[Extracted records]

- - -

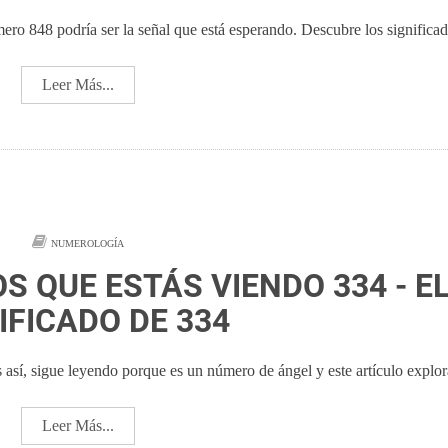
úmero 848 podría ser la señal que está esperando. Descubre los significad
Leer Más...
NUMEROLOGÍA
S QUE ESTÁS VIENDO 334 - E
IFICADO DE 334
sí, sigue leyendo porque es un número de ángel y este artículo explor
Leer Más...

- - -

- [Task instructions]: The records above, minus their pictures, are to be returned word for word.

- [Response to the task]:
úmero 848 podría ser la señal que está esperando. Descubre los significad
Leer Más...
NUMEROLOGÍA
S QUE ESTÁS VIENDO 334 - E
IFICADO DE 334
sí, sigue leyendo porque es un número de ángel y este artículo explor
Leer Más...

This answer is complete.